Thomson Reuters today announced it has launched the highly anticipated Academic Reputation Survey, which will help inform the Times Higher Education's influential World University Rankings. The survey reflects a new approach to data gathering and analytics to provide a one-of-a-kind resource to the global scholarly community.
A unique feature of the Thomson Reuters Academic Reputation Survey is an opportunity for disciplinary focus: academics will highlight what they believe to be the strongest universities in their specific fields, both in teaching and research. With the ability to select from hundreds of disciplines and over 6,000 academic institutions, scholars will have great latitude in pinpointing their reputational assessment.
"Researcher engagement is critical to ensuring that this new initiative delivers what the industry has long been asking for -- a more accurate representation of the institutional landscape, from the source," said Jonathan Adams, director of research evaluation at Thomson Reuters. "The survey results, combined with clear methodology, will provide the community with a thorough, accurate, and multi-faceted data source to support institutional assessment, comparisons and rankings."

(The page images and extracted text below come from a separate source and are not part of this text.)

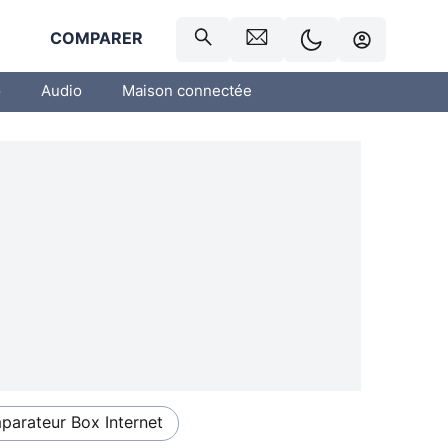
R
COMPARER
o
Audio
Maison connectée
arateur Box Internet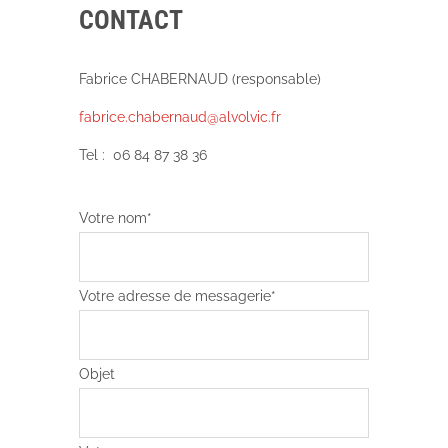
CONTACT
Fabrice CHABERNAUD (responsable)
fabrice.chabernaud@alvolvic.fr
Tel : 06 84 87 38 36
Votre nom*
Votre adresse de messagerie*
Objet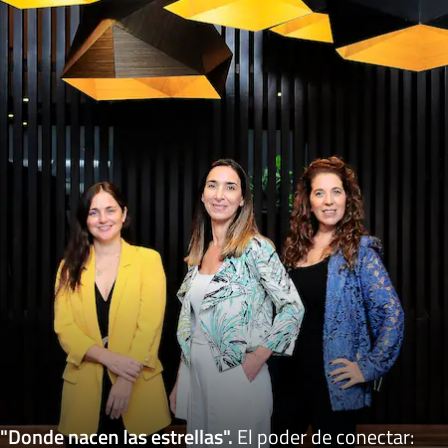
"Donde nacen las estrellas"
.
El poder de conectar: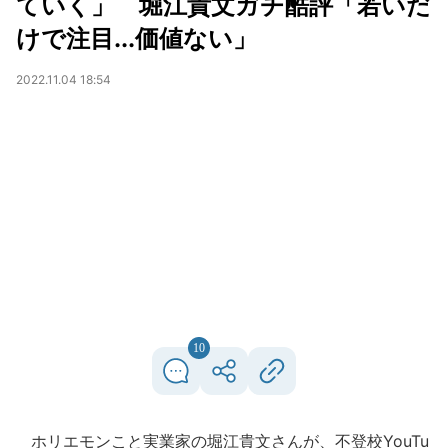
ていく」 堀江貴文ガチ酷評「若いだ
けで注目...価値ない」
2022.11.04 18:54
10
ホリエモンこと実業家の堀江貴文さんが、不登校YouTu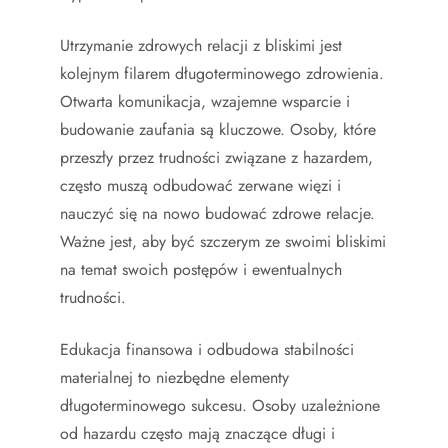
Utrzymanie zdrowych relacji z bliskimi jest
kolejnym filarem długoterminowego zdrowienia.
Otwarta komunikacja, wzajemne wsparcie i
budowanie zaufania są kluczowe. Osoby, które
przeszły przez trudności związane z hazardem,
często muszą odbudować zerwane więzi i
nauczyć się na nowo budować zdrowe relacje.
Ważne jest, aby być szczerym ze swoimi bliskimi
na temat swoich postępów i ewentualnych
trudności.
Edukacja finansowa i odbudowa stabilności
materialnej to niezbędne elementy
długoterminowego sukcesu. Osoby uzależnione
od hazardu często mają znaczące długi i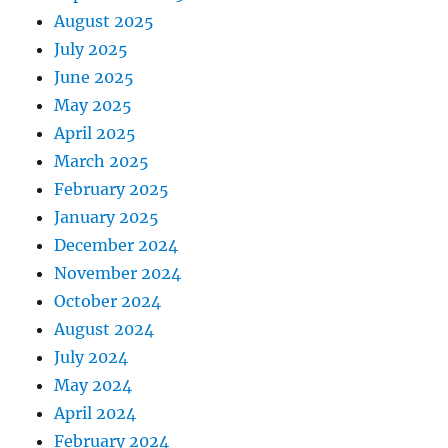
August 2025
July 2025
June 2025
May 2025
April 2025
March 2025
February 2025
January 2025
December 2024
November 2024
October 2024
August 2024
July 2024
May 2024
April 2024
February 2024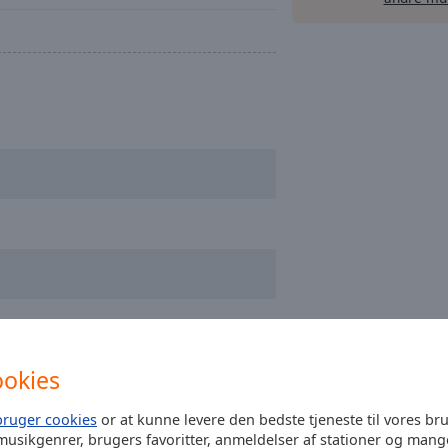
ookies
bruger cookies
or at kunne levere den bedste tjeneste til vores br
musikgenrer, brugers favoritter, anmeldelser af stationer og mang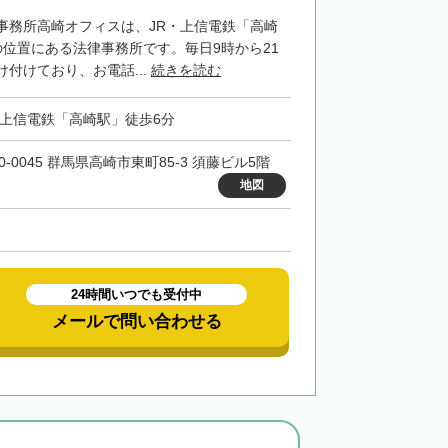
事務所高崎オフィスは、JR・上信電鉄「高崎
の位置にある法律事務所です。毎日9時から21
付けており、お電話...
続きを読む
・上信電鉄「高崎駅」徒歩6分
0-0045 群馬県高崎市東町85-3 須藤ビル5階
地図
24時間いつでも受付中
メールで問い合わせる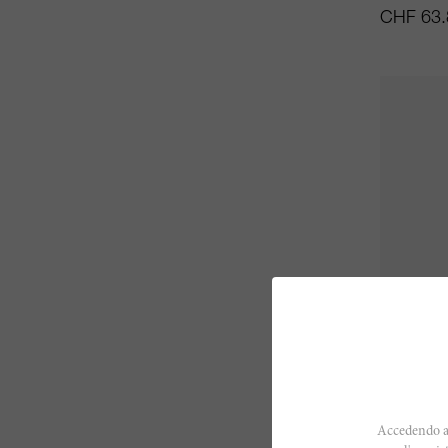
CHF 63.
75cl
Beaune 
Accedendo al
Maison L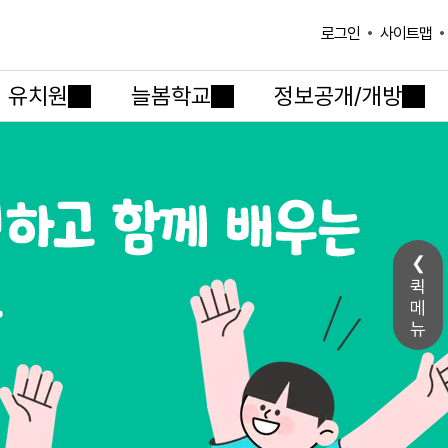
사이트맵
로그인
유치원
늘봄학교
정보공개/개방
퀵
메
뉴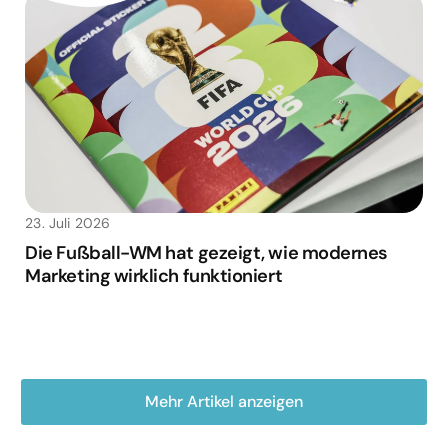
23. Juli 2026
Die Fußball-WM hat gezeigt, wie modernes
Marketing wirklich funktioniert
Mehr Artikel anzeigen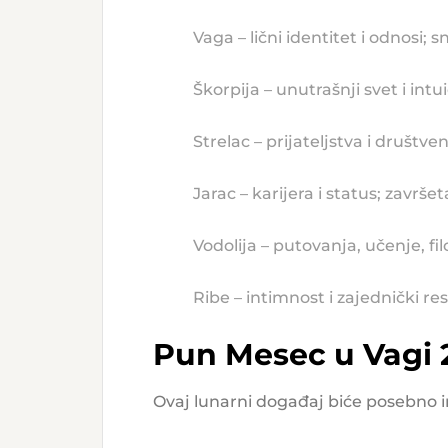
Vaga – lični identitet i odnosi;
Škorpija – unutrašnji svet i intu
Strelac – prijateljstva i društv
Jarac – karijera i status; završ
Vodolija – putovanja, učenje, filo
Ribe – intimnost i zajednički 
Pun Mesec u Vagi 2
Ovaj lunarni događaj biće posebno i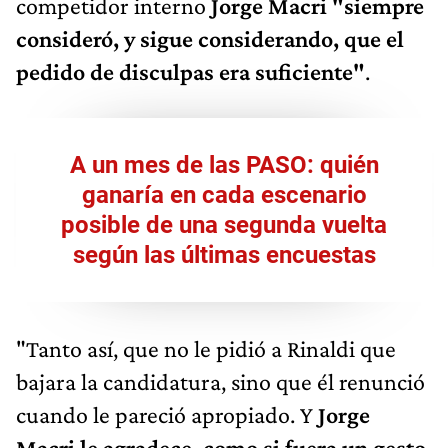
competidor interno
Jorge Macri "siempre
consideró, y sigue considerando, que el
pedido de disculpas era suficiente"
.
A un mes de las PASO: quién
ganaría en cada escenario
posible de una segunda vuelta
según las últimas encuestas
"Tanto así, que no le pidió a Rinaldi que
bajara la candidatura, sino que él renunció
cuando le pareció apropiado. Y
Jorge
Macri le agradece, como si fuera un gesto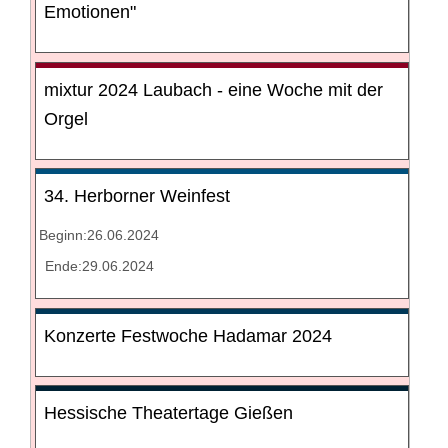
Emotionen"
mixtur 2024 Laubach - eine Woche mit der
Orgel
34. Herborner Weinfest
Beginn:26.06.2024
Ende:29.06.2024
Konzerte Festwoche Hadamar 2024
Hessische Theatertage Gießen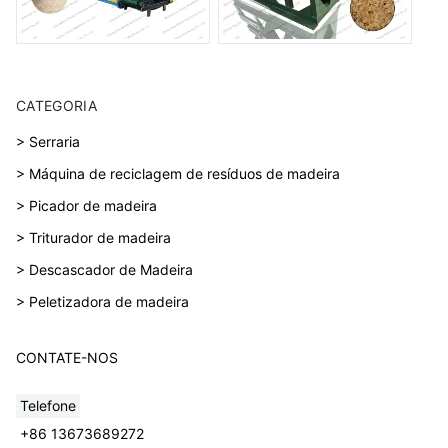
CATEGORIA
> Serraria
> Máquina de reciclagem de resíduos de madeira
> Picador de madeira
> Triturador de madeira
> Descascador de Madeira
> Peletizadora de madeira
CONTATE-NOS
Telefone
+86 13673689272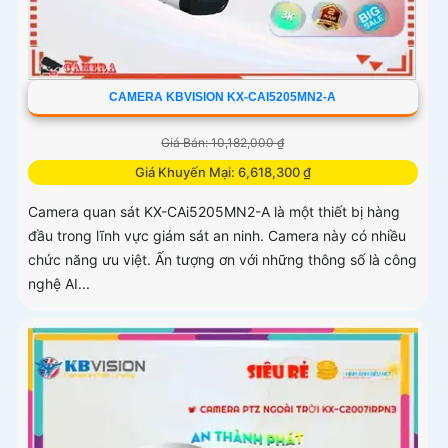
CAMERA KBVISION KX-CAI5205MN2-A
Giá Bán: 10,182,000 ₫
Giá Khuyến Mại: 6,618,300 ₫
Camera quan sát KX-CAi5205MN2-A là một thiết bị hàng
đầu trong lĩnh vực giám sát an ninh. Camera này có nhiều
chức năng ưu việt. Ấn tượng ơn với những thông số là công
nghệ AI...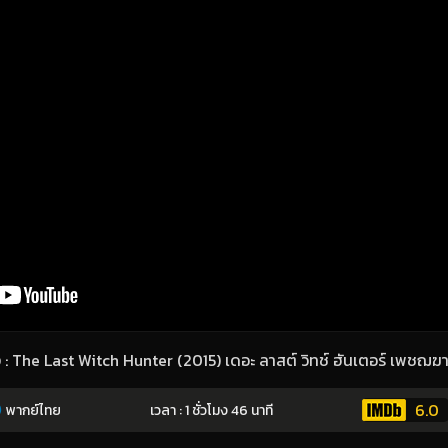
ง : The Last Witch Hunter (2015) เดอะ ลาสต์ วิทช์ ฮันเตอร์ เพชฌ
6.0
พากย์ไทย
เวลา : 1 ชั่วโมง 46 นาที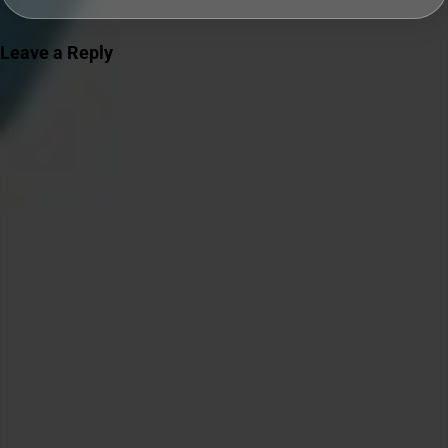
Leave a Reply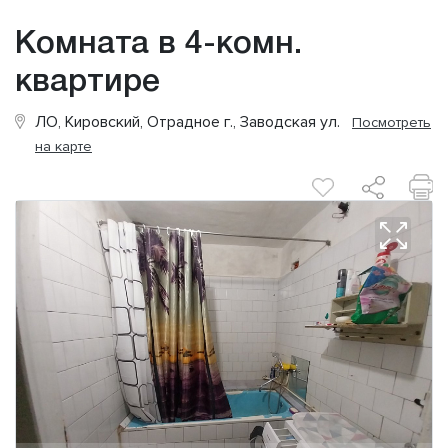
Комната в 4-комн.
квартире
ЛО, Кировский, Отрадное г., Заводская ул.
Посмотреть
на карте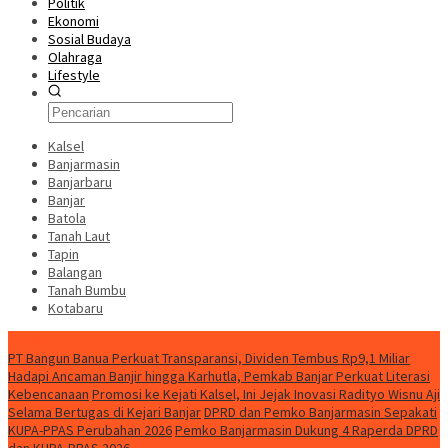
Politik
Ekonomi
Sosial Budaya
Olahraga
Lifestyle
Kalsel
Banjarmasin
Banjarbaru
Banjar
Batola
Tanah Laut
Tapin
Balangan
Tanah Bumbu
Kotabaru
News
PT Bangun Banua Perkuat Transparansi, Dividen Tembus Rp9,1 Miliar
Hadapi Ancaman Banjir hingga Karhutla, Pemkab Banjar Perkuat Literasi
Kebencanaan
Promosi ke Kejati Kalsel, Ini Jejak Inovasi Radityo Wisnu Aji
Selama Bertugas di Kejari Banjar
DPRD dan Pemko Banjarmasin Sepakati
KUPA-PPAS Perubahan 2026
Pemko Banjarmasin Dukung 4 Raperda DPRD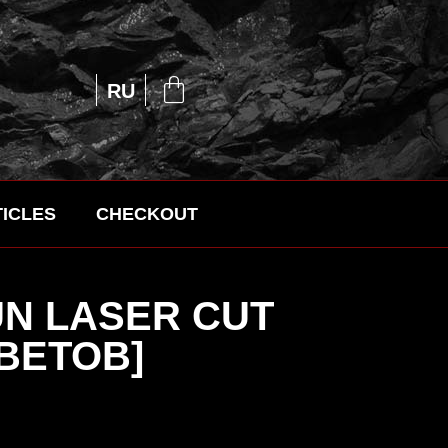
EN
RU
UA
ICLES
CHECKOUT
N LASER CUT
ЦВЕТОВ]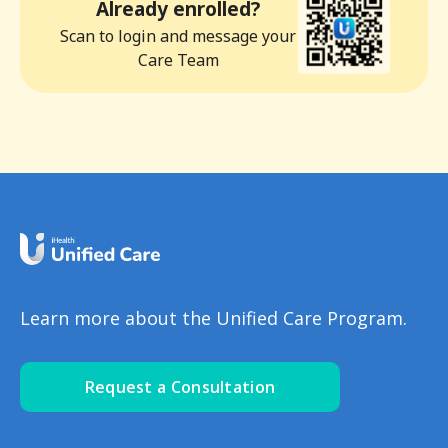
Already enrolled?
Scan to login and message your
Care Team
Learn more about the Unified Care Program.
Request a Consultation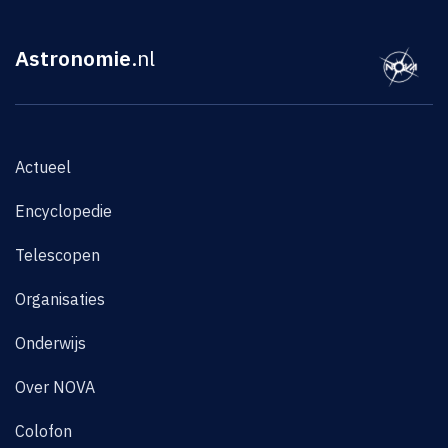
Astronomie
.nl
Actueel
Encyclopedie
Telescopen
Organisaties
Onderwijs
Over NOVA
Colofon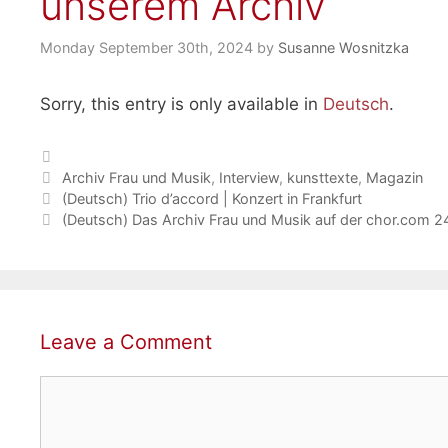
unserem Archiv
Monday September 30th, 2024
by
Susanne Wosnitzka
Sorry, this entry is only available in
Deutsch
.
Categories
Tags
Archiv Frau und Musik
,
Interview
,
kunsttexte
,
Magazin
(Deutsch) Trio d’accord | Konzert in Frankfurt
(Deutsch) Das Archiv Frau und Musik auf der chor.com 2
Leave a Comment
Comment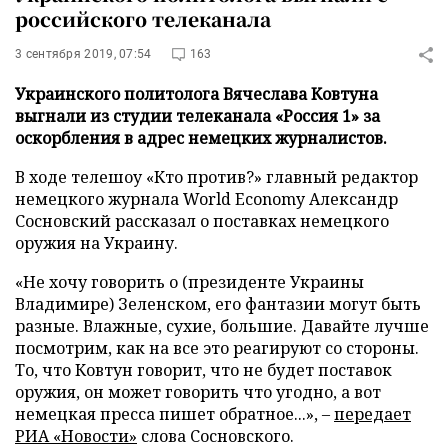
российского телеканала
3 сентября 2019, 07:54
163
Украинского политолога Вячеслава Ковтуна
выгнали из студии телеканала «Россия 1» за
оскорбления в адрес немецких журналистов.
В ходе телешоу «Кто против?» главный редактор
немецкого журнала World Economy Александр
Сосновский рассказал о поставках немецкого
оружия на Украину.
«Не хочу говорить о (президенте Украины
Владимире) Зеленском, его фантазии могут быть
разные. Влажные, сухие, большие. Давайте лучше
посмотрим, как на все это реагируют со стороны.
То, что Ковтун говорит, что не будет поставок
оружия, он может говорить что угодно, а вот
немецкая пресса пишет обратное...», –
передает
РИА «Новости»
слова Сосновского.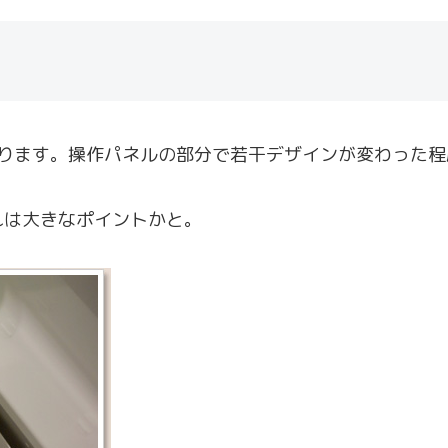
みになります。操作パネルの部分で若干デザインが変わった
れは大きなポイントかと。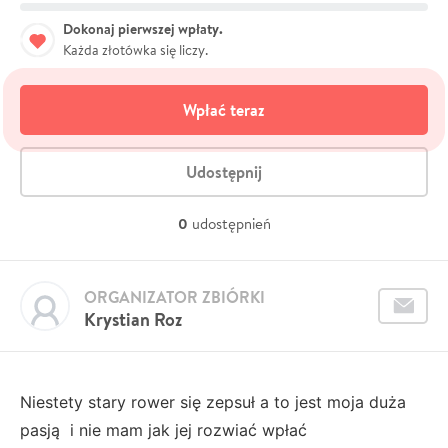
Dokonaj pierwszej wpłaty.
Każda złotówka się liczy.
Wpłać teraz
Udostępnij
0
udostępnień
ORGANIZATOR ZBIÓRKI
Krystian Roz
Niestety stary rower się zepsuł a to jest moja duża
pasją i nie mam jak jej rozwiać wpłać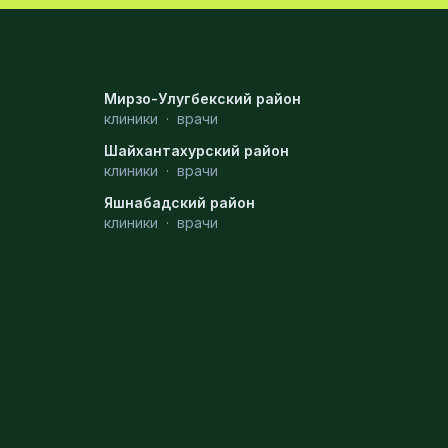
Мирзо-Улугбекский район
клиники
·
врачи
Шайхантахурский район
клиники
·
врачи
Яшнабадский район
клиники
·
врачи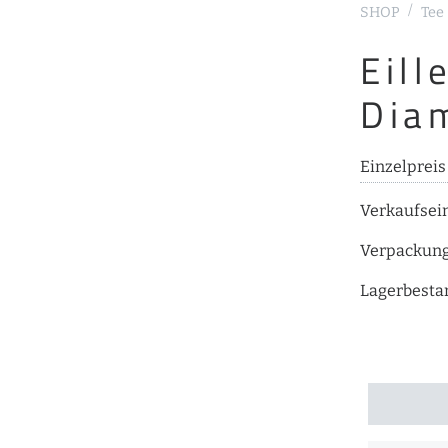
SHOP
Tee
Eill
Dia
Einzelpreis
Verkaufsei
Verpackun
Lagerbesta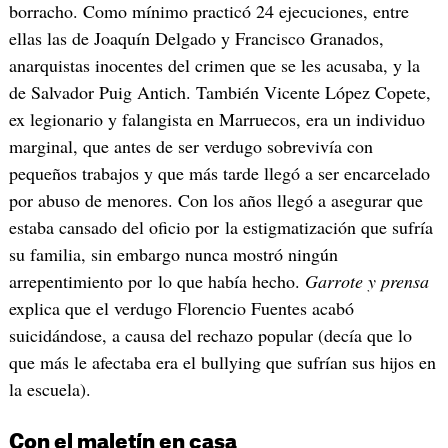
borracho. Como mínimo practicó 24 ejecuciones, entre
ellas las de Joaquín Delgado y Francisco Granados,
anarquistas inocentes del crimen que se les acusaba, y la
de Salvador Puig Antich. También Vicente López Copete,
ex legionario y falangista en Marruecos, era un individuo
marginal, que antes de ser verdugo sobrevivía con
pequeños trabajos y que más tarde llegó a ser encarcelado
por abuso de menores. Con los años llegó a asegurar que
estaba cansado del oficio por la estigmatización que sufría
su familia, sin embargo nunca mostró ningún
arrepentimiento por lo que había hecho.
Garrote y prensa
explica que el verdugo Florencio Fuentes acabó
suicidándose, a causa del rechazo popular (decía que lo
que más le afectaba era el bullying que sufrían sus hijos en
la escuela).
Con el maletín en casa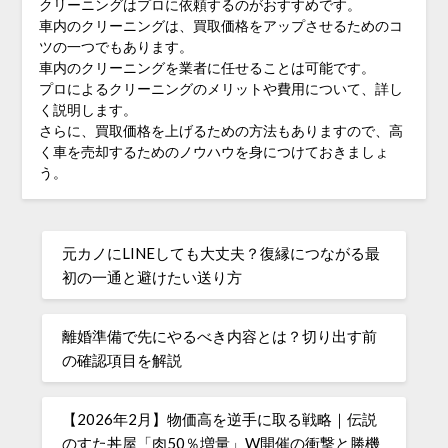
クリーニングはプロに依頼するのがおすすめです。
車内のクリーニングは、買取価格をアップさせるためのコ
ツの一つでもあります。
車内のクリーニングを業者に任せることは可能です。
プロによるクリーニングのメリットや費用について、詳し
く説明します。
さらに、買取価格を上げるための方法もありますので、高
く車を売却するためのノウハウを身につけておきましょ
う。
元カノにLINEしても大丈夫？復縁につながる最
初の一通と避けたい送り方
離婚準備で先にやるべき内容とは？切り出す前
の確認項目を解説
【2026年2月】物価高を逆手に取る戦略｜伝説
のすた丼屋「肉50％増量」W開催の衝撃と勝機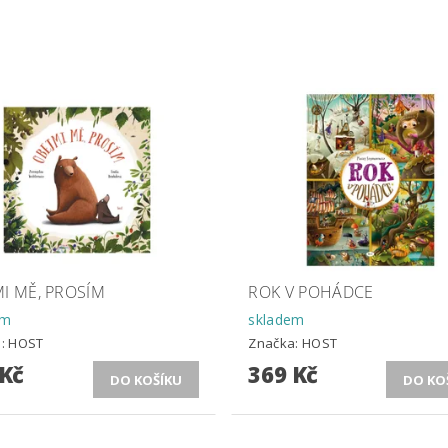
I MĚ, PROSÍM
ROK V POHÁDCE
em
skladem
a:
HOST
Značka:
HOST
 Kč
369 Kč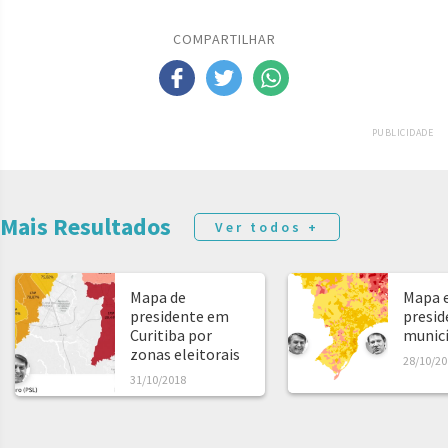
COMPARTILHAR
PUBLICIDADE
Mais Resultados
Ver todos +
Mapa de
Mapa e
presidente em
presid
Curitiba por
municíp
zonas eleitorais
28/10/20
31/10/2018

Participants of the survey have been carefully selected from Thomson Reuters internal databases and supplemented by a third-party source for balanced coverage of disciplines and geographic regions. The survey will represent thousands of researchers, university administrators, and students worldwide. Their responses will provide the most reliable and accurate representation of academic viewpoints used in the World University Rankings' seven year history.
The Academic Reputation Survey is part of the Thomson Reuters Global Institutional Profiles Project. The initiative will create data-driven profiles of globally significant research institutions -- combining reputational feedback, scholarly outputs, citation patterns, funding levels, and faculty characteristics across disciplines in one comprehensive database. The dataset can be packaged and analyzed to different specifications, giving organizations custom information for evaluating and benchmarking their performance and supporting efforts to secure research funding.